Verbijsterd. Als door de bliksem getroffen. Simpelweg stomverbaasd. Ik zie Koen nog kijken. Hij sprak geen woord, maar de blik in zijn ogen zei des te meer. In de maand dat mijn fiets afgelopen winter in la Plagne stond, ben ik veelvuldig op en neer naar het dal gefietst. De toestand waarin ik boven kwam, was altijd hetzelfde: leeg, stuk en kapot. Ik stierf elke keer. Koen is me voorbij gereden in de auto toen ik me de vernieling in reed. Op de top kon hij me opvegen. Ik voelde me als een marionet zonder touwtjes. Ik kon niets meer. Telkens als ik in die toestand de top bereikte en Koen zag, zag ik zijn mond open vallen. Niet omdat ik mezelf voor de zoveelste keer toegetakeld had, maar vanwege het enige wat ik nog wel kon nadat ik gestorven was: glunderen.

Koen was mijn collega in la Plagne. Zonder fiets. Het was niet eens zo dat ik mezelf tot het uiterste dreef tijdens de beklimming. Het was de weg omhoog die me verplichtte tot het uiterste te gaan. Koen hoefde niets te zeggen om te laten blijken wat hij dacht als ik weer eens achterstevoren op mijn tweewieler naar boven beukte. Met even zo grote bewondering als verbazing vroeg hij zich af wat ik eigenlijk aan het doen was. Waarom fietste ik mezelf zo naar de Filistijnen? Hoe kon ik mezelf dat überhaupt aandoen? Wat was de betekenis van die grijns op mijn gezicht nadat ik totaal futloos boven was gekomen? Ik denk dat het voor iemand zonder dergelijke fietservaring moeilijk te begrijpen is waarom een fietser die pijn opzoekt; wat er zo mooi is aan sterven in het zadel.

Pijn is fijn. Een leuke uitspraak om aan te denken als je lijdt, maar het slaat natuurlijk nergens op. Pijn is niet fijn. De top van een berg bereiken wel. Erg fijn zelfs. Blijkbaar is pijn een onderdeel van de weg naar voldoening. Lijden is een onderdeel van fietsen. Voor mij draaien al die kilometers afzien echter niet alleen om de prestatie, niet alleen om het bereiken van die top. Als vanzelfsprekend krijgt de foto waarop ik poseer met het bordje van de hoogte van de berg meer waarde als ik me het snot voor de ogen moest rijden om daar te komen. Zelfs als ik nog met snot voor mijn ogen op die foto sta. Maar de prestatie op zich is niet de reden dat ik sterf in het zadel.

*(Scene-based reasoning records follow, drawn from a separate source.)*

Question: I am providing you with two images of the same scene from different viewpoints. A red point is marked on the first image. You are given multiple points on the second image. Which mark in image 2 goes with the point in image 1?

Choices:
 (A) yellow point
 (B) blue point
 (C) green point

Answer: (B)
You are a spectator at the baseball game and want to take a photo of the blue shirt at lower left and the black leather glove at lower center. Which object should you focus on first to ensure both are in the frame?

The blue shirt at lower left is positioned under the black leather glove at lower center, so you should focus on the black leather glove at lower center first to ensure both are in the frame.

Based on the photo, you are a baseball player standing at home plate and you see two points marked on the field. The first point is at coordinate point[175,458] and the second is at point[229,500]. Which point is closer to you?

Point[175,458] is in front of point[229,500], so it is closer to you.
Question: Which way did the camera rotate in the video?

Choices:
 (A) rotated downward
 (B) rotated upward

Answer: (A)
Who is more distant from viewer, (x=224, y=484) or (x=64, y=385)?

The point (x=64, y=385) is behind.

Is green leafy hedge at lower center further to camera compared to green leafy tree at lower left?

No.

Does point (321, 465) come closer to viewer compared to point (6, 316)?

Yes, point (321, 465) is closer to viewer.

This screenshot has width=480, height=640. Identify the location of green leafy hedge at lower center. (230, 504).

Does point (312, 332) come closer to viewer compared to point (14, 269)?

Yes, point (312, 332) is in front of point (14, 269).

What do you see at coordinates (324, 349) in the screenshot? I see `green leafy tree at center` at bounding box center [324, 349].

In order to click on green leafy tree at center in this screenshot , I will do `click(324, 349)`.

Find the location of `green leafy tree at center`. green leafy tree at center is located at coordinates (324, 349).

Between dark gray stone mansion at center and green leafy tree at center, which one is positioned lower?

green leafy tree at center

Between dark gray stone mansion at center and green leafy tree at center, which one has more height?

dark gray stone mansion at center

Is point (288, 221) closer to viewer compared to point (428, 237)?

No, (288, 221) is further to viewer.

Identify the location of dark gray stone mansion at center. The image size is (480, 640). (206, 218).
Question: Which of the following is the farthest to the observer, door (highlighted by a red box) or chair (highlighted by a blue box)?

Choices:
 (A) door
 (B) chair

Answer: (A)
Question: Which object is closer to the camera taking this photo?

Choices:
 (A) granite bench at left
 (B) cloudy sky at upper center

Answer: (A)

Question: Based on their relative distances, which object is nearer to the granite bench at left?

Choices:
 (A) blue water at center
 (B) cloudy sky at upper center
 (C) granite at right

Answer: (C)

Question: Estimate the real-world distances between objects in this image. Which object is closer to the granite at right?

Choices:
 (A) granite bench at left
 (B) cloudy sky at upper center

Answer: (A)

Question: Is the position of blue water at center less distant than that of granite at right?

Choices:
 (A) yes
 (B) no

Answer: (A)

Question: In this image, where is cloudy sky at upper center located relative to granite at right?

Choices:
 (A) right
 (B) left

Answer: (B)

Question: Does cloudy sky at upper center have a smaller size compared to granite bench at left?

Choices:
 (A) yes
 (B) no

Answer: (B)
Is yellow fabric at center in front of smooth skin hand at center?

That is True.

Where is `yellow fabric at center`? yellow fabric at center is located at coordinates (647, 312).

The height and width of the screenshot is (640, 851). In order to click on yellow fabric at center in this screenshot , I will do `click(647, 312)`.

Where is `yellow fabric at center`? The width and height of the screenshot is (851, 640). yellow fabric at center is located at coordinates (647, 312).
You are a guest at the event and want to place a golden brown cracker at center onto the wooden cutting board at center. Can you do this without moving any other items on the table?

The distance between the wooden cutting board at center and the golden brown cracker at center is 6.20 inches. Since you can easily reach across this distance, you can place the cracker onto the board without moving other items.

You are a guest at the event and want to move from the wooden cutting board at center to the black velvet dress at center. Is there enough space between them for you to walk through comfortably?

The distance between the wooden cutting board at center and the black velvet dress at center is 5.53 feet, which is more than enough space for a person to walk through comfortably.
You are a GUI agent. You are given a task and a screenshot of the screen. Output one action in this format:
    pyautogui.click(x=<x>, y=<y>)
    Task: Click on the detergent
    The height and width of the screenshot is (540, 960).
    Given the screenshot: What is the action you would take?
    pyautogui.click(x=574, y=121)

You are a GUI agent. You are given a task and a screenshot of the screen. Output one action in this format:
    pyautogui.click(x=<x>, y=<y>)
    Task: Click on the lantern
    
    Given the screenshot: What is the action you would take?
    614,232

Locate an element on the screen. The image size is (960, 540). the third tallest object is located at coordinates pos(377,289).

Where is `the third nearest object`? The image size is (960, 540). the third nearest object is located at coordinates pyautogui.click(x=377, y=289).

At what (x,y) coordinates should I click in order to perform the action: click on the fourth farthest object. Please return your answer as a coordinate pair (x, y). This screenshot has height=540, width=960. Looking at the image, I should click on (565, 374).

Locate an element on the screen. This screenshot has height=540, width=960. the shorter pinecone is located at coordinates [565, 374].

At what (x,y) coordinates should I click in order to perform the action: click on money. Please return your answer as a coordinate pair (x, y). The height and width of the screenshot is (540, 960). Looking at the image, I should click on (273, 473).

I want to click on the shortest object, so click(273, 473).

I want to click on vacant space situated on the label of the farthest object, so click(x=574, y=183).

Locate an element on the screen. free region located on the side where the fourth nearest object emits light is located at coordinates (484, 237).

Door te sterven in het zadel voel ik dat ik leef. Het is de onmenselijke prestatie die me mens doet voelen. Als ik mijn longen binnenstebuiten blaas terwijl ik omhoog kruip, ervaar ik de kracht van zuurstof als ik tot stilstand ben gekomen. Als ik, als een zeilboot met tegenwind, zigzaggend boven kom, besef ik dat ik niet altijd de kortste weg hoef te volgen om mijn doel te bereiken. Als ik mijn fiets bij aankomst als rollator moet gebruiken omdat ik anders door mijn benen zak, voel ik hoe fijn het is om me vrij te kunnen bewegen. Als ik in het zadel gestorven ben, weet ik dat niets me kan weerhouden om te leven.